Publication Details
Abstract
This study investigates the determinants of micro and small agribusiness performance in Anambra State, Nigeria, using a sample of 348 respondents drawn from agribusiness owners across the state. Guided by the Resource-Based View (RBV) theory, the research identifies factors influencing agribusiness performance, including access to finance, market connectivity, technology adoption, labour productivity, input availability, business management skills, policy environment, infrastructure, environmental conditions, cooperative membership, extension services, cultural norms, and insurance availability.

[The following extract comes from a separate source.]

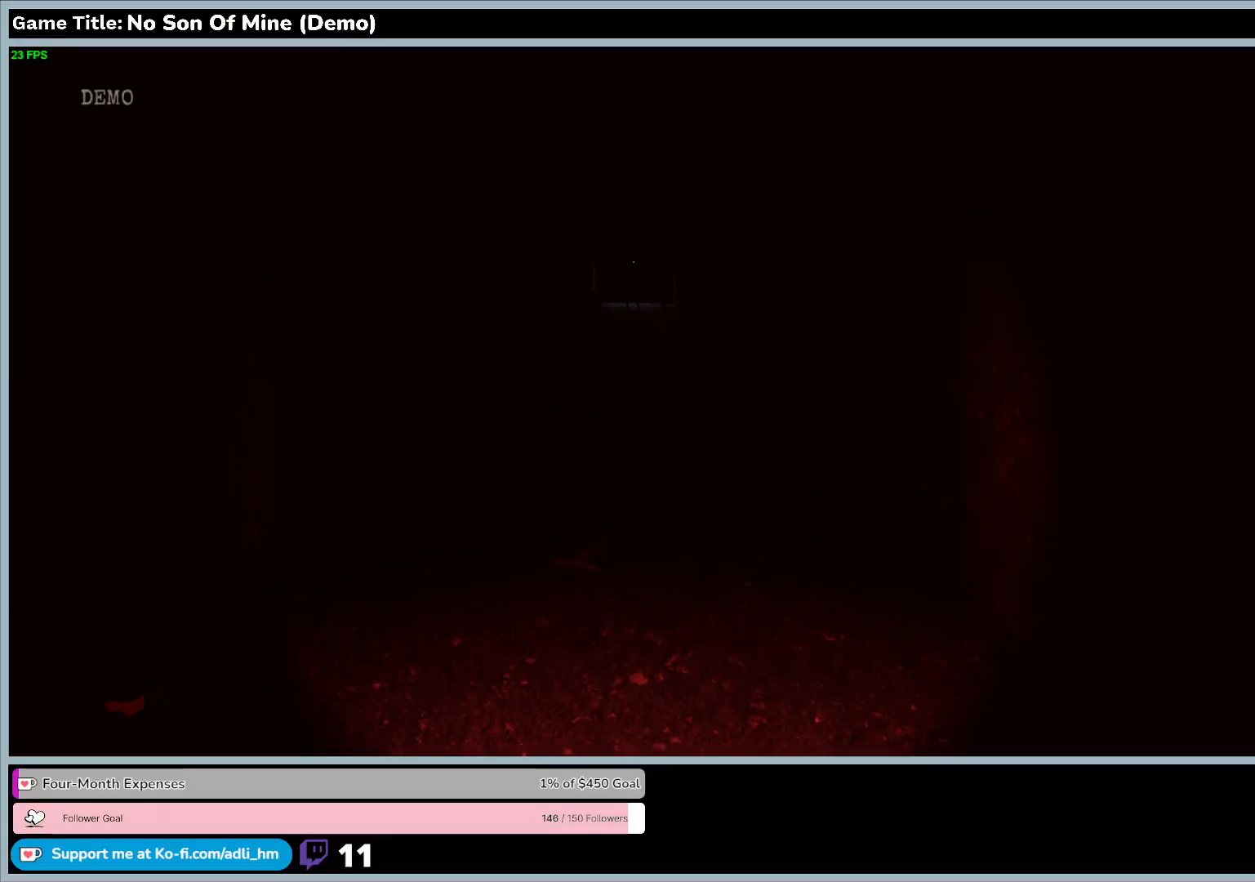
{"keys": ["w"], "events": [[67, "w", "down"]]}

Data were analyzed using simple percentages for demographic profiling, mean and standard deviation for descriptive analysis of objectives, and factor analysis to test hypotheses. Preliminary findings reveal that access to finance (mean = 4.32, SD = 0.87), market connectivity (mean = 4.21, SD = 0.91), and technology adoption (mean = 4.15, SD = 0.84) are the most significant determinants of performance. Factor analysis explains 67.3% of the variance in agribusiness performance, with "financial resources" emerging as the most impactful factor (factor loading = 0.78). Hypothesis testing indicates a significant positive relationship between these determinants and business performance (p < 0.05). The study concludes that strengthening financial accessibility, improving market infrastructure, and promoting technology adoption are critical to enhancing agribusiness productivity. It recommends targeted policies to increase financial inclusion, invest in rural market facilities, and provide subsidized modern farming equipment. These findings have significant implications for economic growth, highlighting the role of agribusiness in reducing unemployment, improving food security, and fostering rural development.